_Study questions_:
[a] Retype the stretch of the Unicode post from "Daedalus Guy <daedalus_guy_at_mac.com>" through "info on this." word for word.
[b] In the Unicode post, which range of numbers does ASCII assign to unique glyphs?
[c] Carry on the Unicode post from its last sentence, continuing its explanation of character encodings.

_Provided text_:
* * *
[NTLK] Greek Fonts 'n Unicode

From: Sean Luke (sean_at_cs.gmu.edu)
Date: Sun Jun 09 2002 - 11:09:10 EDT


Daedalus Guy <daedalus_guy_at_mac.com> thus spoke:

> Finally, I'm a bit hazy about the Unicode thing. I tried to understand
> what Unicode actually is (in practical terms) by reading through the
> materials provided by Apple's Font Group, but it's kind of like wading
> through a paper on atomic physics--far too technical and detailed to be
> of much use to me. I mean, I'm still not exactly sure what Unicode
> is--is it a font encoding method? Is it for mapping characters to
> keys? What I really need is a simple introduction as to what Unicode
> is, and then **a detailed explanation of how to make a font using
> it.** It looks like the PDF you provided might have some info on this.

Unicode is a character encoding. What does this mean? The easiest way
to explain it is to start with ASCII: ASCII is also a character
encoding; it's how text symbols are stored inside a computer's memory
(which is all numerical). ASCII assigns the numbers 0 through 127 to
unique glyphs. Each letter, number, and punctuation symbol you can
produce on your keyboard without using the option key have a unique
ASCII number assigned to them. Other glyphs (like newline, carriage
return, tab, space) are invisible in text but are used to affect it in
obvious ways. They too have an ASCII number each. Other (like
backspace) don't really have a "function" in text at all -- they were
used for other purposes long ago and are really only part of ASCII for
historical reasons.
* * *
_Data_:
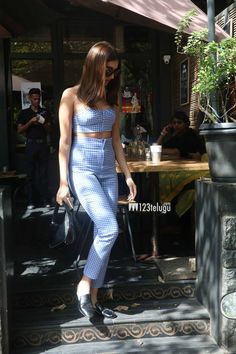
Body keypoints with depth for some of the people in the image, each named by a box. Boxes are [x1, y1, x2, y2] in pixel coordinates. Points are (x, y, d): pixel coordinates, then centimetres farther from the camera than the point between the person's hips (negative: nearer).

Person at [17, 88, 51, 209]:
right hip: (31, 144, -1)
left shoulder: (45, 112, 11)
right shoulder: (24, 113, 7)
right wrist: (31, 121, -12)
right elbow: (19, 130, 0)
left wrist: (44, 124, -11)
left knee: (43, 173, 0)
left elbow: (48, 130, 10)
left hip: (43, 144, 1)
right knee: (31, 174, 0)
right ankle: (31, 201, 3)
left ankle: (45, 200, 3)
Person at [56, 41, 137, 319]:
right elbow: (64, 141, -5)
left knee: (102, 233, 4)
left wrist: (127, 174, 11)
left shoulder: (111, 99, 12)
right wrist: (63, 181, -9)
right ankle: (84, 287, 4)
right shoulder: (72, 96, -3)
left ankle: (92, 299, 16)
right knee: (109, 229, -16)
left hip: (108, 171, 6)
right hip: (82, 169, -6)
* * *
_Answers by item number_:
[a]
Daedalus Guy <daedalus_guy_at_mac.com> thus spoke:

> Finally, I'm a bit hazy about the Unicode thing. I tried to understand
> what Unicode actually is (in practical terms) by reading through the
> materials provided by Apple's Font Group, but it's kind of like wading
> through a paper on atomic physics--far too technical and detailed to be
> of much use to me. I mean, I'm still not exactly sure what Unicode
> is--is it a font encoding method? Is it for mapping characters to
> keys? What I really need is a simple introduction as to what Unicode
> is, and then **a detailed explanation of how to make a font using
> it.** It looks like the PDF you provided might have some info on this.

[b] 0 through 127

[c]
ASCII's glyphs are:

        0 nul 1 soh 2 stx 3 etx 4 eot 5 enq 6 ack 7
bel
        8 bs 9 ht 10 nl 11 vt 12 np 13 cr 14 so 15
si
       16 dle 17 dc1 18 dc2 19 dc3 20 dc4 21 nak 22 syn 23
etb
       24 can 25 em 26 sub 27 esc 28 fs 29 gs 30 rs 31
us
       32 sp 33 ! 34 " 35 # 36 $ 37 % 38 &
39 '
       40 ( 41 ) 42 * 43 + 44 , 45 - 46 .
47 /
       48 0 49 1 50 2 51 3 52 4 53 5 54 6
55 7
       56 8 57 9 58 : 59 ; 60 < 61 = 62 >
63 ?
       64 @ 65 A 66 B 67 C 68 D 69 E 70 F
71 G
       72 H 73 I 74 J 75 K 76 L 77 M 78 N
79 O
       80 P 81 Q 82 R 83 S 84 T 85 U 86 V
87 W
       88 X 89 Y 90 Z 91 [ 92 \ 93 ] 94 ^
95 _
       96 ` 97 a 98 b 99 c 100 d 101 e 102 f
103 g
      104 h 105 i 106 j 107 k 108 l 109 m 110 n
111 o
      112 p 113 q 114 r 115 s 116 t 117 u 118 v
119 w
      120 x 121 y 122 z 123 { 124 | 125 } 126 ~ 127
del

The first 32 numbers and number 127 are control characters. Some of
these are pretty common: nl is newline. cr is carriage return. del is
delete. esc is escape. bs is backspace. ht is tab. sp is space.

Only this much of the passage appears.